“Are you in pain?” The young phlebotomist asked me, in a voice that was a little too loud, with a bit more decibels than necessary.
“No,” I replied.
“Please roll up your sleeves,” she instructed. I did as told. She picked up needle wrappers from one table and trashed it. She got the used torniquet from the table on her left and trashed it. She did this for some time, with me seated there facing her, her audience. Hmm, I thought, “new.”
Over these three years of going back and forth for check-ups, I had to find ways to entertain myself. And one of those is observing my phlebotomists as they draw my precious blood. It takes my mind off the little pain the prick will cause, and it is great entertainment, really. A love-hate relationship maybe: love them because they will tell me what I am wanting to know, and hate them that there will always be pain.
So, I try guessing their ages. See if I can tell if they are having a good/bad day. If they are extroverts or intoverts. New or old hand at drawing blood. Neat freaks or not-so-neat.

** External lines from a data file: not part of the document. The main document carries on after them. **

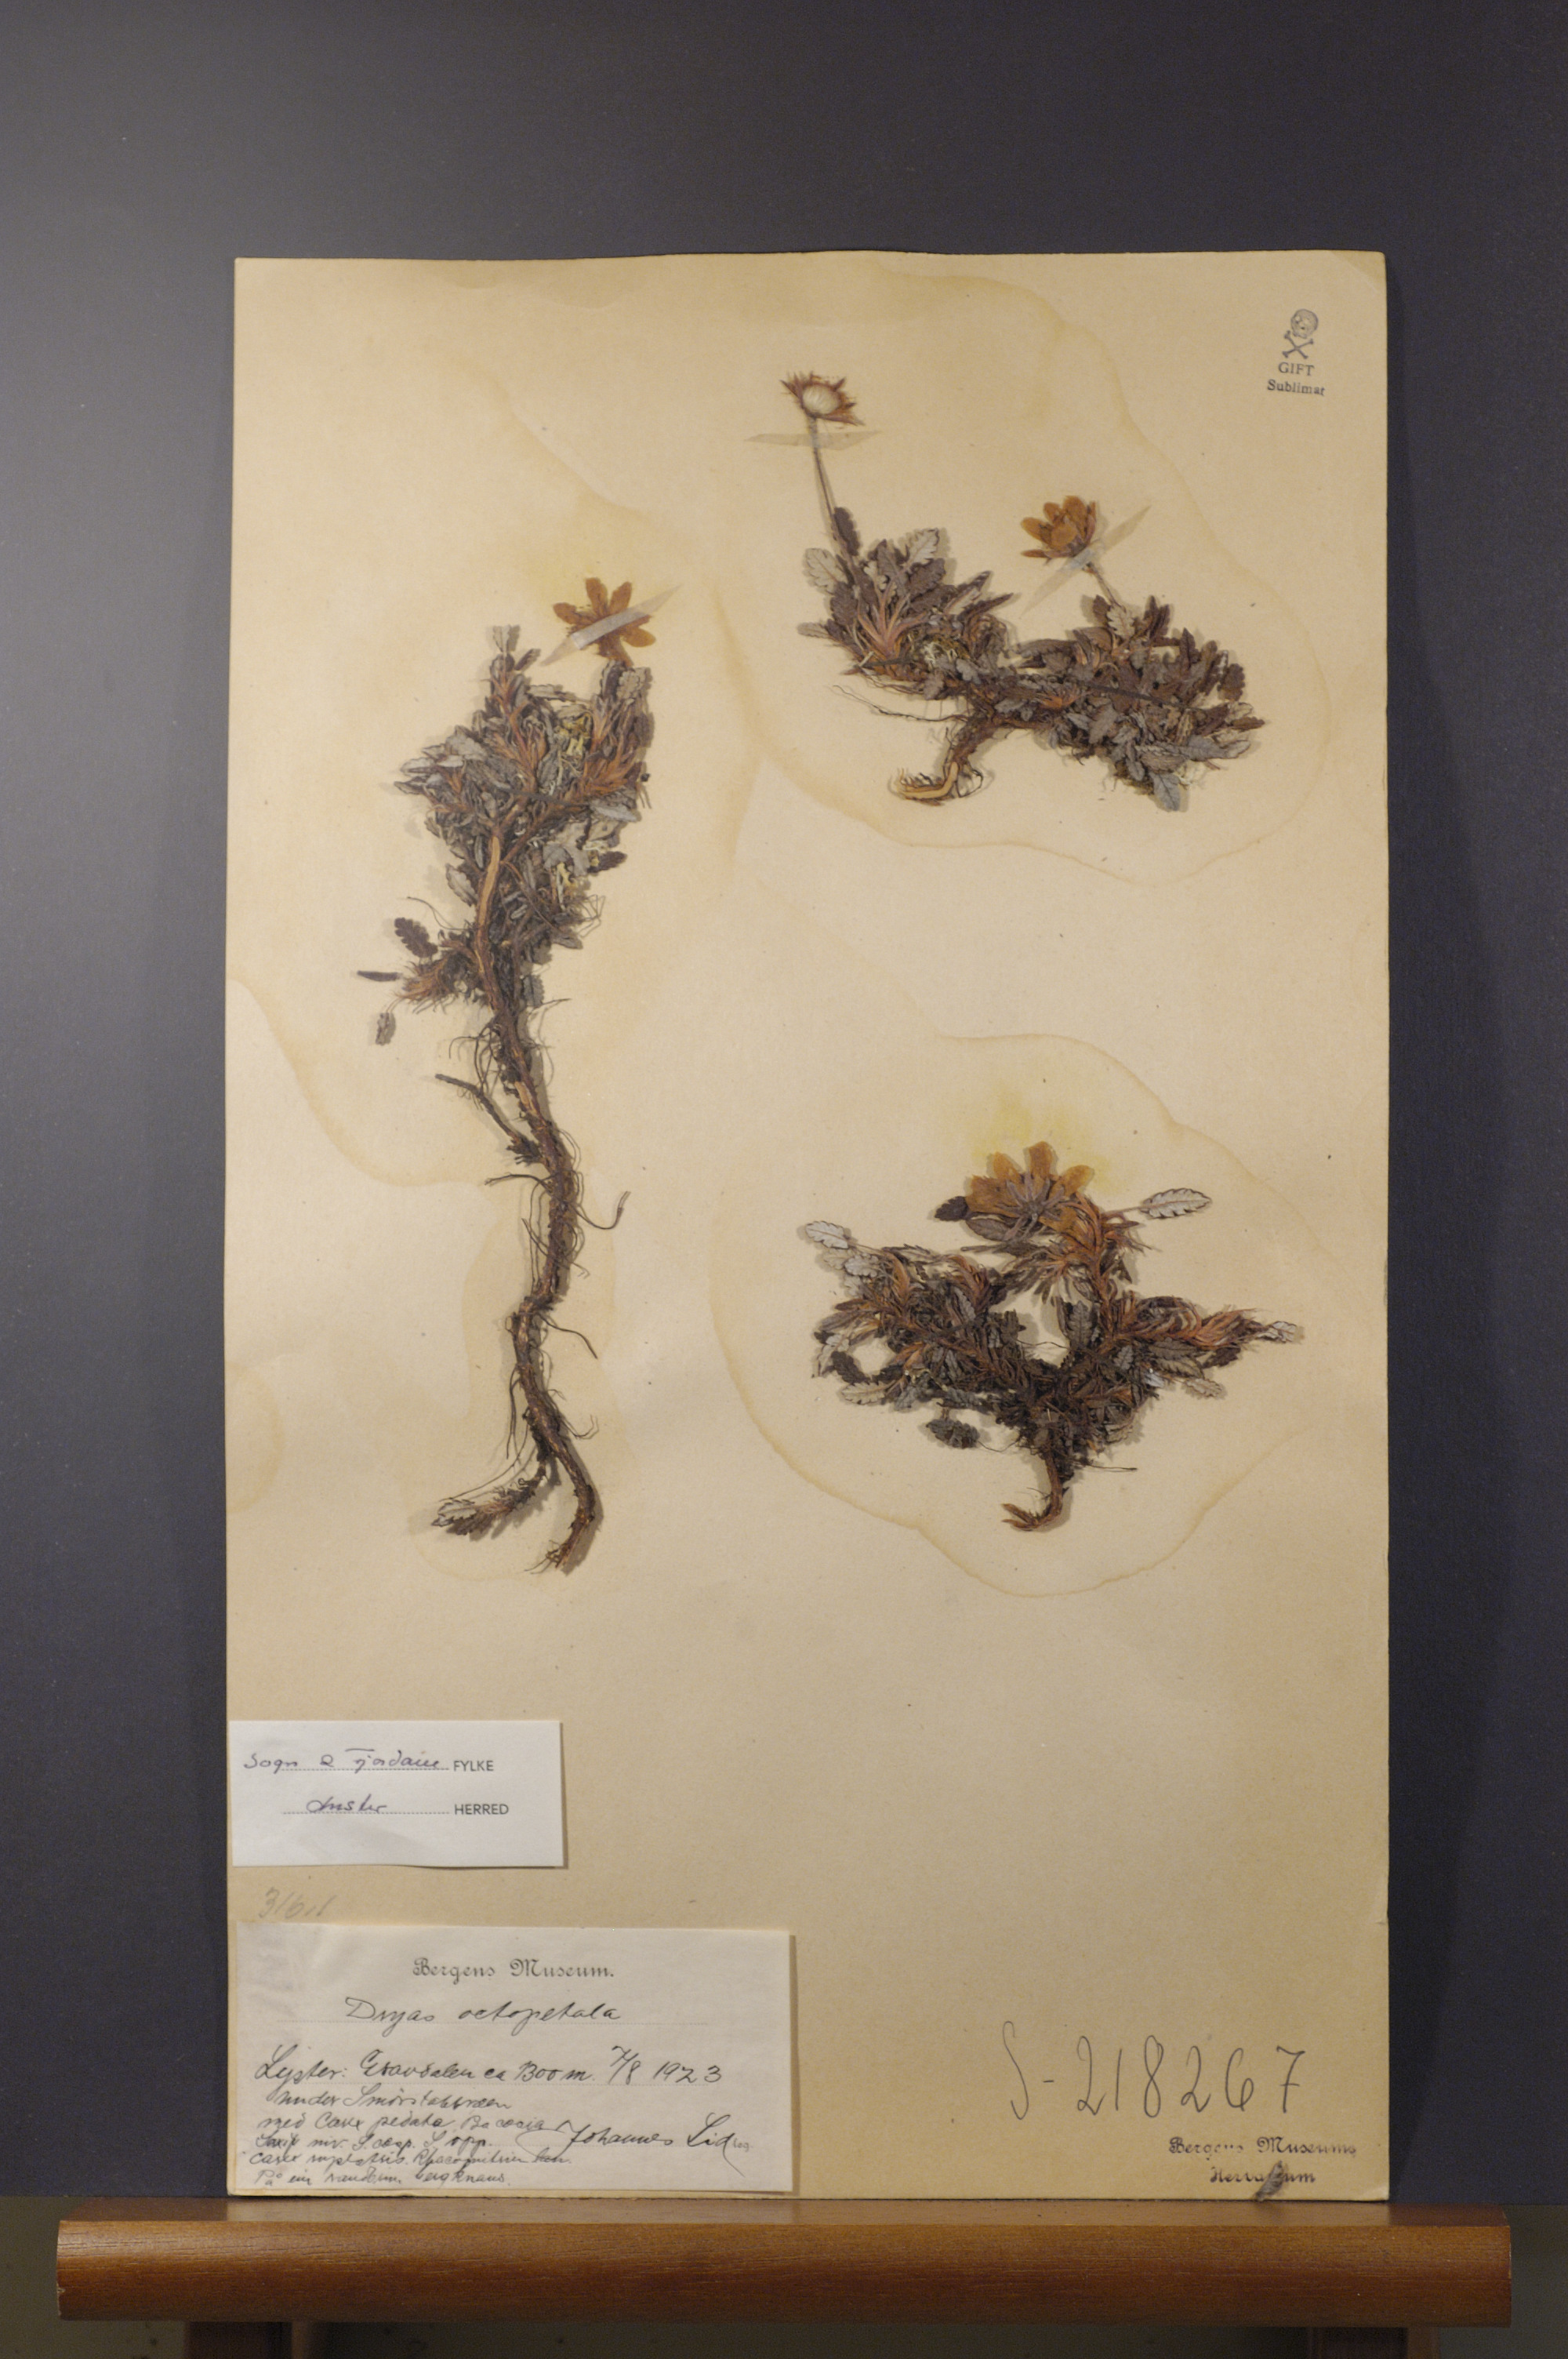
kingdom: Plantae
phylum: Tracheophyta
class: Magnoliopsida
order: Rosales
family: Rosaceae
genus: Dryas
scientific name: Dryas octopetala
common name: Eight-petal mountain-avens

She palpated my arm for veins…. No, not there, vein is small and not straight there. She tapped it lightly – I tried to make a fist. Then she got a hot pad and placed it on my arm for a few mintues. I am thinking, “She better get this at first try, or else…”
She applied the torniquet, swabbed the area, brought the tubes (lavender, gold, red) closer to her. She stuck the needle, no backflow – but got it after drawing back the needle by a tiny bit. Okay, she is good. New but good.
That’s my entertainment on this visit.
Plus a nagging thought that will not leave me: Why did I have to spend that long a time deciding what to wear, cleaning and making myself look good, when, as soon as I get to my doctor’s office, I will be instructed to strip down to my underwear and wear the famous patients’ gown? I know, this is not related, but still.